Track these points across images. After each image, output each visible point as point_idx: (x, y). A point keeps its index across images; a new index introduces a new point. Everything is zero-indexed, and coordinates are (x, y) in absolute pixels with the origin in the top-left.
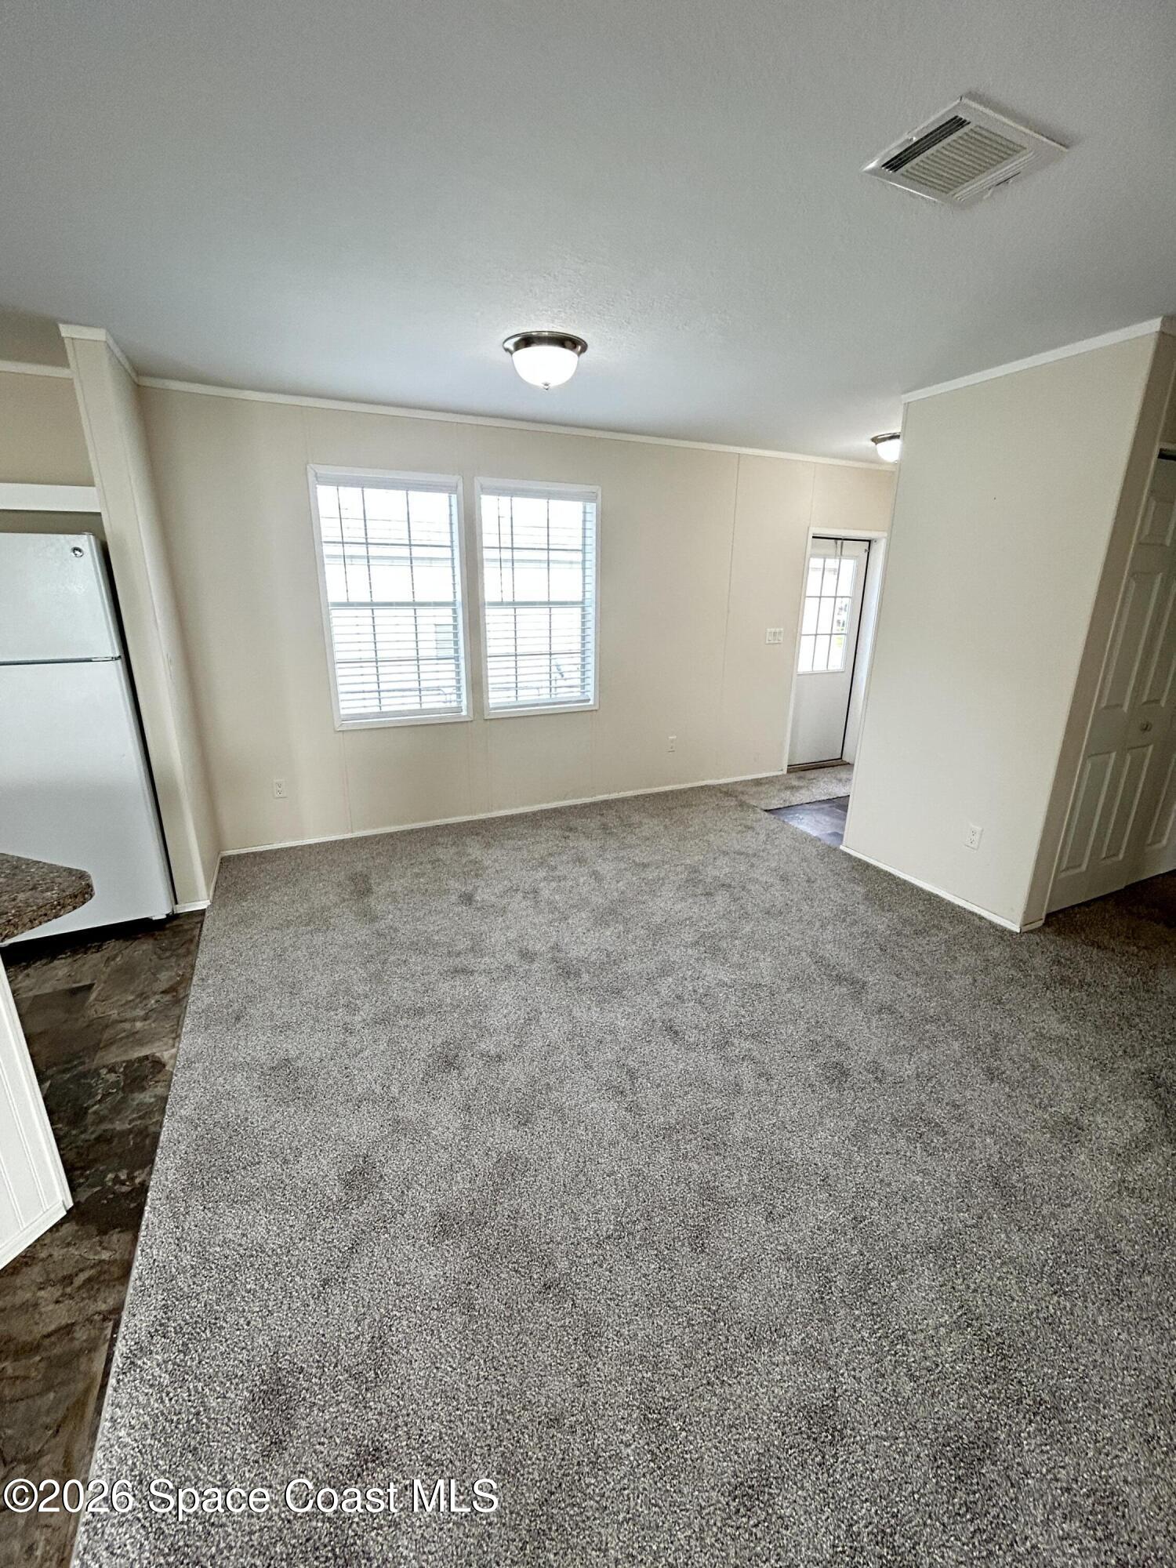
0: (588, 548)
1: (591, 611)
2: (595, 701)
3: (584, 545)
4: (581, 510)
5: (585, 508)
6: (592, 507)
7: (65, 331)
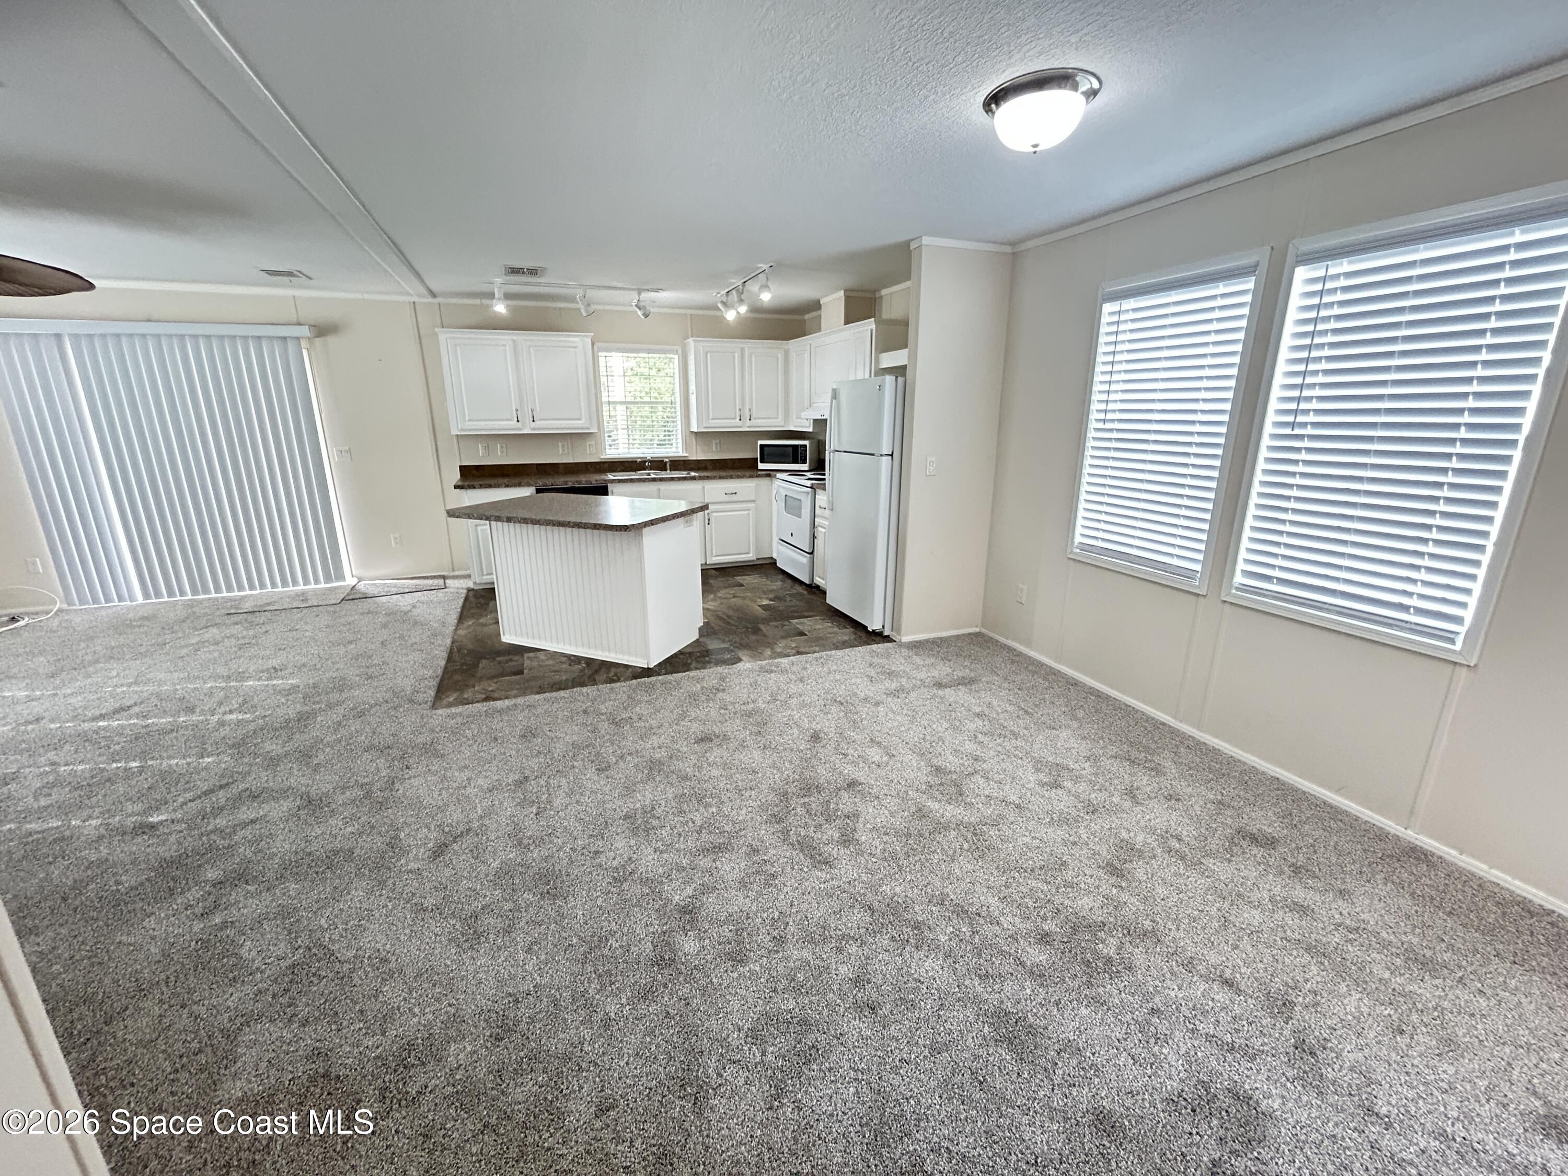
7: (912, 246)
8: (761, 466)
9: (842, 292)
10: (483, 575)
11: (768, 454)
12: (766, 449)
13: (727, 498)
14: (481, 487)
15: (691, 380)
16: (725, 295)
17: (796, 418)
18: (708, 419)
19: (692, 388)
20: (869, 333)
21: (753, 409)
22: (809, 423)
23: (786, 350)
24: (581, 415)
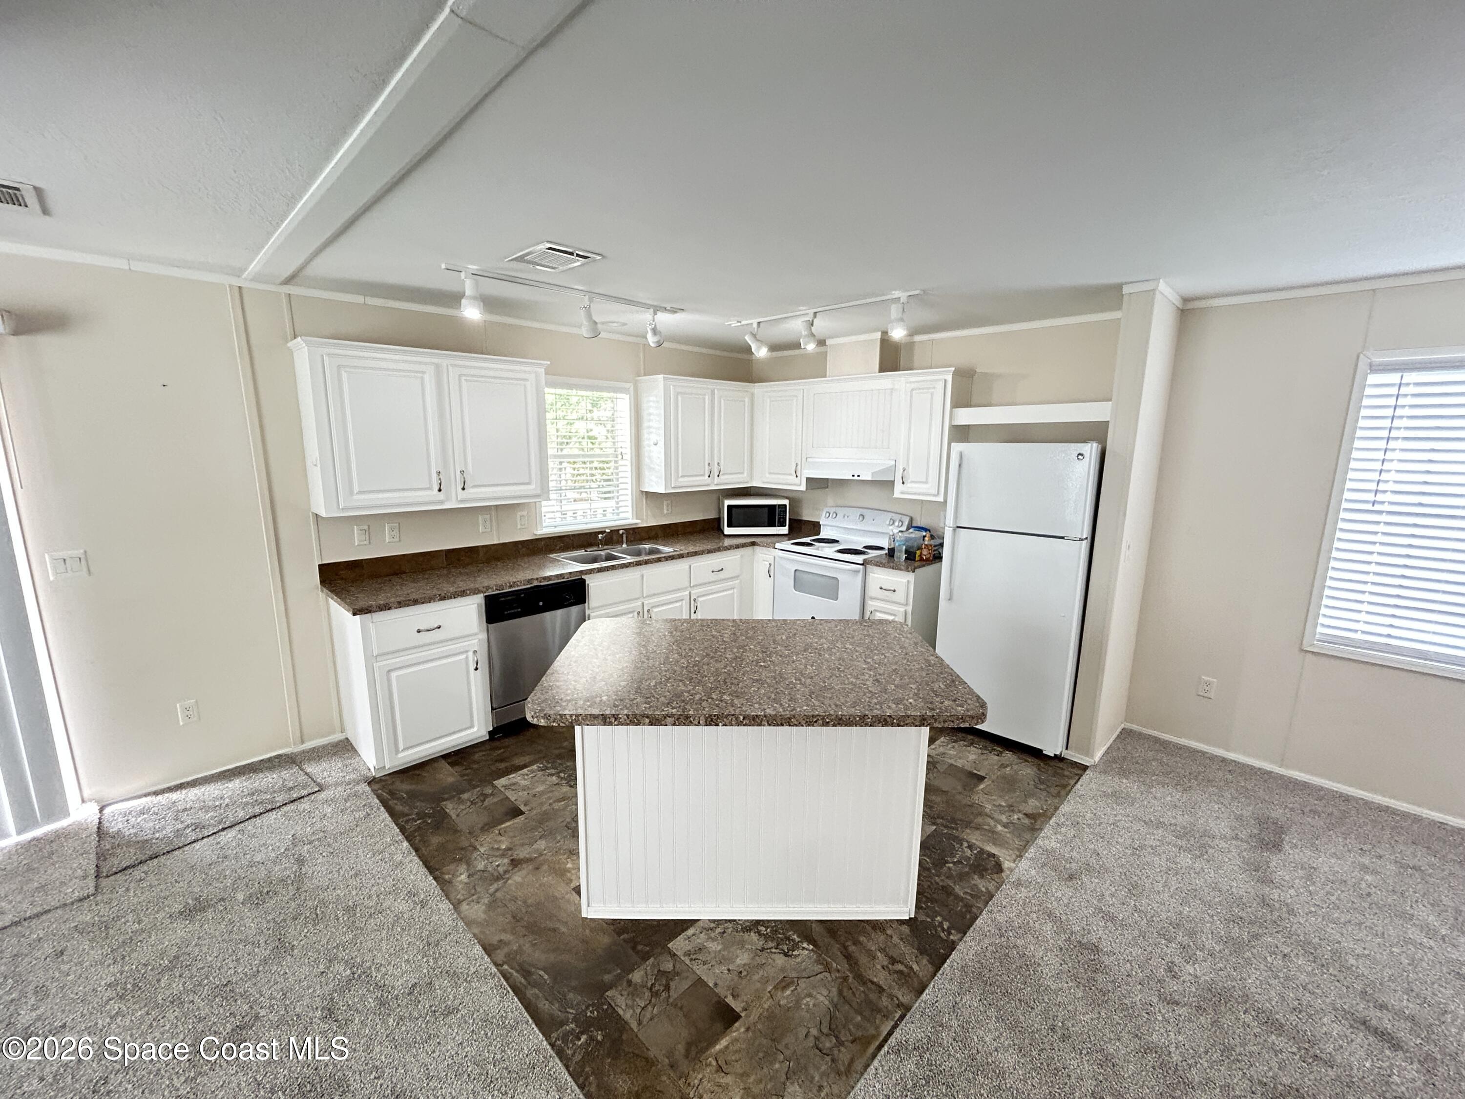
7: (1126, 290)
8: (728, 531)
9: (880, 333)
10: (397, 751)
11: (739, 516)
12: (734, 510)
13: (714, 577)
14: (400, 605)
15: (649, 427)
16: (755, 325)
17: (770, 473)
18: (677, 477)
19: (654, 438)
20: (942, 384)
21: (722, 464)
22: (797, 481)
23: (753, 394)
24: (530, 477)
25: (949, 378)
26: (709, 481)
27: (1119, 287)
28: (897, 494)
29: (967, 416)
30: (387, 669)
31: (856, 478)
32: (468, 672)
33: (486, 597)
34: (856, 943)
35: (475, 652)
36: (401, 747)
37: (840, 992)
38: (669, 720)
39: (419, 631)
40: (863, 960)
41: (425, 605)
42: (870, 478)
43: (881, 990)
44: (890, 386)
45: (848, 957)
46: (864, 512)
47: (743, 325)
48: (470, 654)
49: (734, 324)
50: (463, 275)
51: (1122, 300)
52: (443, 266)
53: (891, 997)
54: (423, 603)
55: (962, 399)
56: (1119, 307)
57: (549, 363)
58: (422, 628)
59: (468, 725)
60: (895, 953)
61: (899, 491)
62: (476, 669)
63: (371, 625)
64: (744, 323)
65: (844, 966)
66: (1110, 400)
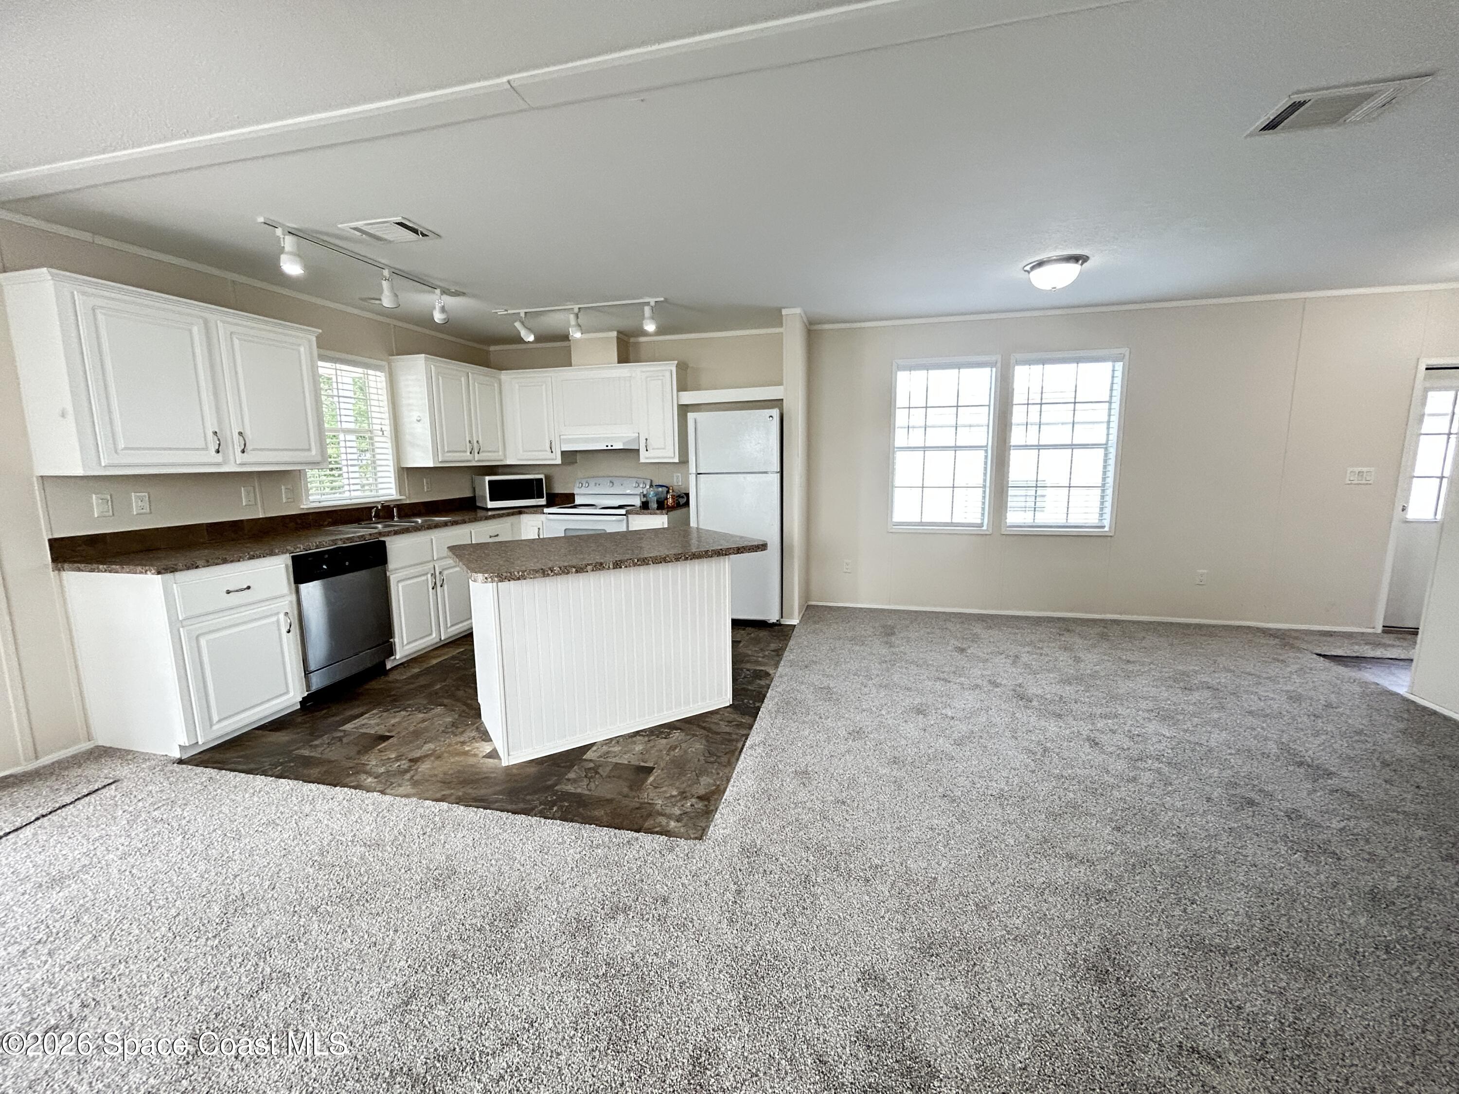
0: (1114, 399)
1: (1112, 451)
2: (1110, 528)
3: (1111, 396)
4: (1111, 369)
5: (1114, 367)
6: (1119, 366)
7: (784, 312)
8: (491, 505)
9: (615, 333)
10: (211, 724)
11: (499, 491)
12: (494, 485)
14: (209, 563)
15: (409, 405)
16: (523, 315)
17: (524, 451)
18: (443, 452)
19: (415, 415)
20: (668, 374)
21: (480, 442)
22: (553, 456)
23: (500, 380)
24: (310, 445)
25: (674, 369)
26: (470, 457)
27: (779, 310)
28: (642, 460)
29: (688, 398)
30: (198, 633)
31: (610, 448)
32: (280, 635)
33: (293, 557)
34: (704, 722)
35: (286, 614)
36: (215, 718)
37: (708, 741)
38: (589, 567)
39: (228, 592)
40: (713, 727)
41: (233, 564)
42: (621, 447)
43: (730, 734)
44: (629, 375)
45: (704, 728)
46: (614, 480)
47: (509, 314)
48: (282, 616)
49: (501, 312)
50: (279, 232)
51: (782, 319)
52: (261, 219)
53: (737, 734)
54: (232, 562)
55: (682, 387)
56: (781, 325)
57: (320, 331)
58: (230, 589)
59: (284, 690)
60: (730, 719)
61: (644, 457)
62: (289, 632)
63: (175, 585)
64: (509, 312)
65: (703, 732)
66: (781, 384)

┄┄┄┄┄┄┄┄┄┄┄┄┄┄┄┄┄┄┄┄

Problembeschreibung:
Tausche in der gesamten Auflistung „top-left“ gegen „bottom-left“ aus und gib sie ansonsten unverändert wieder, jedoch ohne die Bilder.

Ergebnis:
Track these points across images. After each image, output each visible point as point_idx: (x, y). A point keeps its index across images; a new index introduces a new point. Everything is zero-indexed, and coordinates are (x, y) in absolute pixels with the origin in the bottom-left.
0: (588, 548)
1: (591, 611)
2: (595, 701)
3: (584, 545)
4: (581, 510)
5: (585, 508)
6: (592, 507)
7: (65, 331)
7: (912, 246)
8: (761, 466)
9: (842, 292)
10: (483, 575)
11: (768, 454)
12: (766, 449)
13: (727, 498)
14: (481, 487)
15: (691, 380)
16: (725, 295)
17: (796, 418)
18: (708, 419)
19: (692, 388)
20: (869, 333)
21: (753, 409)
22: (809, 423)
23: (786, 350)
24: (581, 415)
7: (1126, 290)
8: (728, 531)
9: (880, 333)
10: (397, 751)
11: (739, 516)
12: (734, 510)
13: (714, 577)
14: (400, 605)
15: (649, 427)
16: (755, 325)
17: (770, 473)
18: (677, 477)
19: (654, 438)
20: (942, 384)
21: (722, 464)
22: (797, 481)
23: (753, 394)
24: (530, 477)
25: (949, 378)
26: (709, 481)
27: (1119, 287)
28: (897, 494)
29: (967, 416)
30: (387, 669)
31: (856, 478)
32: (468, 672)
33: (486, 597)
34: (856, 943)
35: (475, 652)
36: (401, 747)
37: (840, 992)
38: (669, 720)
39: (419, 631)
40: (863, 960)
41: (425, 605)
42: (870, 478)
43: (881, 990)
44: (890, 386)
45: (848, 957)
46: (864, 512)
47: (743, 325)
48: (470, 654)
49: (734, 324)
50: (463, 275)
51: (1122, 300)
52: (443, 266)
53: (891, 997)
54: (423, 603)
55: (962, 399)
56: (1119, 307)
57: (549, 363)
58: (422, 628)
59: (468, 725)
60: (895, 953)
61: (899, 491)
62: (476, 669)
63: (371, 625)
64: (744, 323)
65: (844, 966)
66: (1110, 400)
0: (1114, 399)
1: (1112, 451)
2: (1110, 528)
3: (1111, 396)
4: (1111, 369)
5: (1114, 367)
6: (1119, 366)
7: (784, 312)
8: (491, 505)
9: (615, 333)
10: (211, 724)
11: (499, 491)
12: (494, 485)
14: (209, 563)
15: (409, 405)
16: (523, 315)
17: (524, 451)
18: (443, 452)
19: (415, 415)
20: (668, 374)
21: (480, 442)
22: (553, 456)
23: (500, 380)
24: (310, 445)
25: (674, 369)
26: (470, 457)
27: (779, 310)
28: (642, 460)
29: (688, 398)
30: (198, 633)
31: (610, 448)
32: (280, 635)
33: (293, 557)
34: (704, 722)
35: (286, 614)
36: (215, 718)
37: (708, 741)
38: (589, 567)
39: (228, 592)
40: (713, 727)
41: (233, 564)
42: (621, 447)
43: (730, 734)
44: (629, 375)
45: (704, 728)
46: (614, 480)
47: (509, 314)
48: (282, 616)
49: (501, 312)
50: (279, 232)
51: (782, 319)
52: (261, 219)
53: (737, 734)
54: (232, 562)
55: (682, 387)
56: (781, 325)
57: (320, 331)
58: (230, 589)
59: (284, 690)
60: (730, 719)
61: (644, 457)
62: (289, 632)
63: (175, 585)
64: (509, 312)
65: (703, 732)
66: (781, 384)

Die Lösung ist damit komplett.